▶ _TO DO_
Transcribe the text of all the records below line for line, with no changes. Leave the pictures out.

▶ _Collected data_
——————————

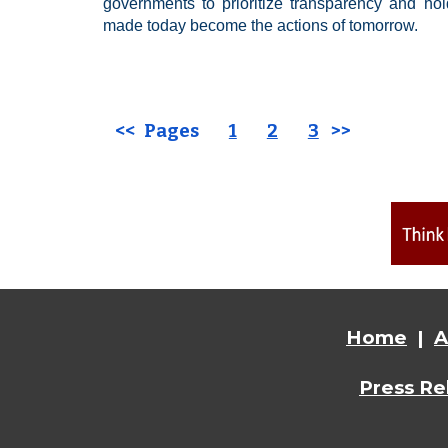
governments to prioritize transparency and ho
made today become the actions of tomorrow.
<< Pages
1
2
3
>>
Home
|
A
Press Re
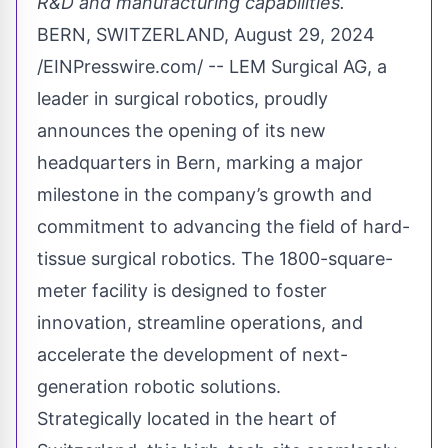
R&D and manufacturing capabilities.
BERN, SWITZERLAND, August 29, 2024
/
EINPresswire.com
/ -- LEM Surgical AG, a
leader in surgical robotics, proudly
announces the opening of its new
headquarters in Bern, marking a major
milestone in the company’s growth and
commitment to advancing the field of hard-
tissue surgical robotics. The 1800-square-
meter facility is designed to foster
innovation, streamline operations, and
accelerate the development of next-
generation robotic solutions.
Strategically located in the heart of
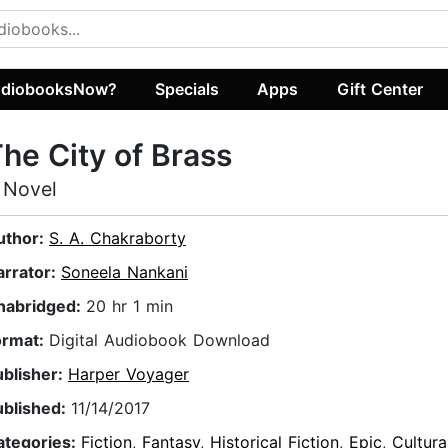
diobooksNow?
Specials
Apps
Gift Center
he City of Brass
 Novel
uthor:
S. A. Chakraborty
arrator:
Soneela Nankani
nabridged:
20 hr 1 min
ormat:
Digital Audiobook Download
ublisher:
Harper Voyager
ublished:
11/14/2017
ategories:
Fiction
,
Fantasy
,
Historical Fiction
,
Epic
,
Cultura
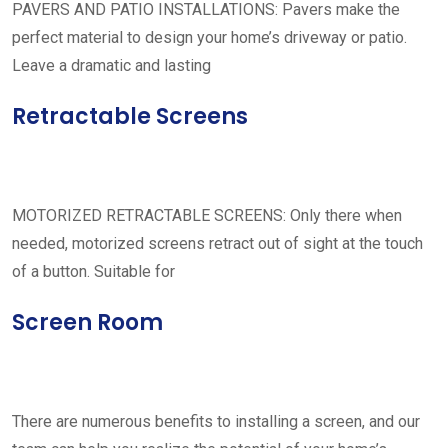
PAVERS AND PATIO INSTALLATIONS: Pavers make the
perfect material to design your home’s driveway or patio.
Leave a dramatic and lasting
Retractable Screens
MOTORIZED RETRACTABLE SCREENS: Only there when
needed, motorized screens retract out of sight at the touch
of a button. Suitable for
Screen Room
There are numerous benefits to installing a screen, and our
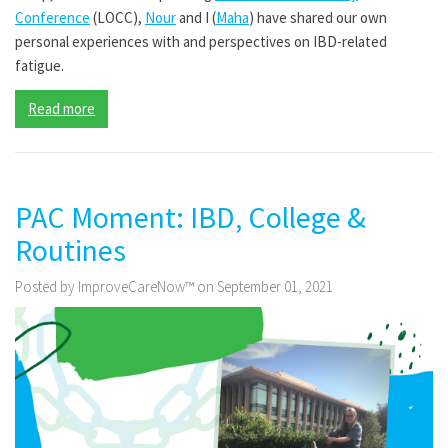
Conference
(LOCC),
Nour
and I (
Maha
) have shared our own
personal experiences with and perspectives on IBD-related
fatigue.
Read more
PAC Moment: IBD, College &
Routines
Posted by ImproveCareNow™ on September 01, 2021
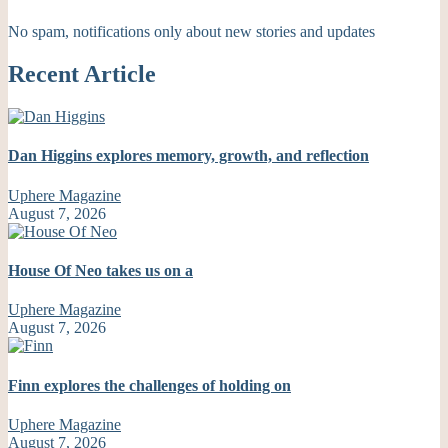
No spam, notifications only about new stories and updates
Recent Article
Dan Higgins explores memory, growth, and reflection
Uphere Magazine
August 7, 2026
House Of Neo takes us on a
Uphere Magazine
August 7, 2026
Finn explores the challenges of holding on
Uphere Magazine
August 7, 2026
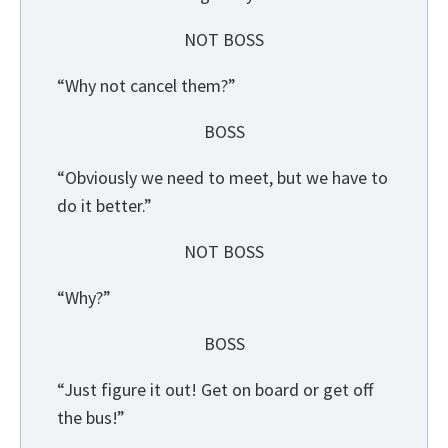
NOT BOSS
“Why not cancel them?”
BOSS
“Obviously we need to meet, but we have to
do it better.”
NOT BOSS
“Why?”
BOSS
“Just figure it out! Get on board or get off
the bus!”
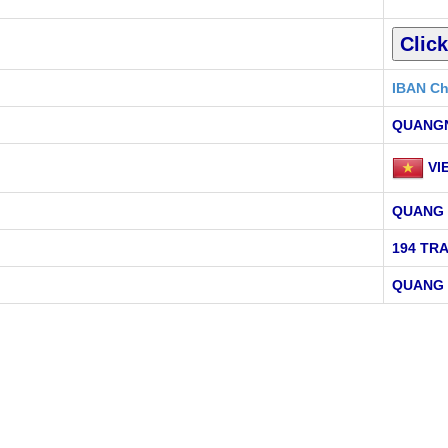
IBAN Ch
QUANG
VI
QUANG 
194 TR
QUANG 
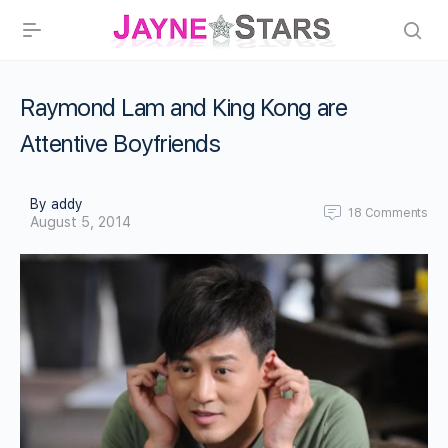
Raymond Lam and King Kong are
Attentive Boyfriends
By addy
18
Comments
August 5, 2014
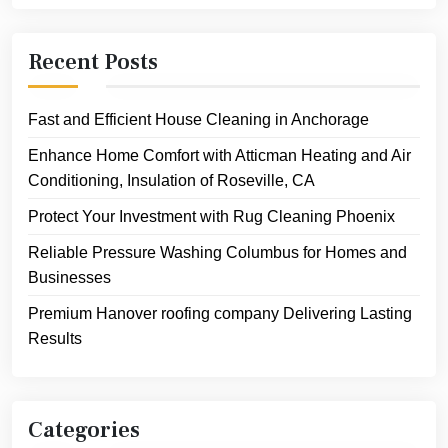
Recent Posts
Fast and Efficient House Cleaning in Anchorage
Enhance Home Comfort with Atticman Heating and Air
Conditioning, Insulation of Roseville, CA
Protect Your Investment with Rug Cleaning Phoenix
Reliable Pressure Washing Columbus for Homes and
Businesses
Premium Hanover roofing company Delivering Lasting
Results
Categories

——————————

▶ _EXPECTED ANSWER_
governments to prioritize transparency and ho
made today become the actions of tomorrow.
<< Pages
1
2
3
>>
Home
|
A
Press Re
R&D and manufacturing capabilities.
BERN, SWITZERLAND, August 29, 2024
/
EINPresswire.com
/ -- LEM Surgical AG, a
leader in surgical robotics, proudly
announces the opening of its new
headquarters in Bern, marking a major
milestone in the company’s growth and
commitment to advancing the field of hard-
tissue surgical robotics. The 1800-square-
meter facility is designed to foster
innovation, streamline operations, and
accelerate the development of next-
generation robotic solutions.
Strategically located in the heart of
diobooksNow?
Specials
Apps
Gift Center
he City of Brass
 Novel
uthor:
S. A. Chakraborty
arrator:
Soneela Nankani
nabridged:
20 hr 1 min
ormat:
Digital Audiobook Download
ublisher:
Harper Voyager
ublished:
11/14/2017
ategories:
Fiction
,
Fantasy
,
Historical Fiction
,
Epic
,
Cultura
PAVERS AND PATIO INSTALLATIONS: Pavers make the
perfect material to design your home’s driveway or patio.
Leave a dramatic and lasting
Retractable Screens
MOTORIZED RETRACTABLE SCREENS: Only there when
needed, motorized screens retract out of sight at the touch
of a button. Suitable for
Screen Room
There are numerous benefits to installing a screen, and our
Conference
(LOCC),
Nour
and I (
Maha
) have shared our own
personal experiences with and perspectives on IBD-related
fatigue.
Read more
PAC Moment: IBD, College &
Routines
Posted by ImproveCareNow™ on September 01, 2021
No spam, notifications only about new stories and updates
Recent Article
Dan Higgins explores memory, growth, and reflection
Uphere Magazine
August 7, 2026
House Of Neo takes us on a
Uphere Magazine
August 7, 2026
Finn explores the challenges of holding on
Uphere Magazine
August 7, 2026
NOT BOSS
“Why not cancel them?”
BOSS
“Obviously we need to meet, but we have to
do it better.”
NOT BOSS
“Why?”
BOSS
“Just figure it out! Get on board or get off
the bus!”
IBAN Ch
QUANG
VI
QUANG 
194 TR
QUANG 
Raymond Lam and King Kong are
Attentive Boyfriends
By addy
18
Comments
August 5, 2014
Recent Posts
Fast and Efficient House Cleaning in Anchorage
Enhance Home Comfort with Atticman Heating and Air
Conditioning, Insulation of Roseville, CA
Protect Your Investment with Rug Cleaning Phoenix
Reliable Pressure Washing Columbus for Homes and
Businesses
Premium Hanover roofing company Delivering Lasting
Results
Categories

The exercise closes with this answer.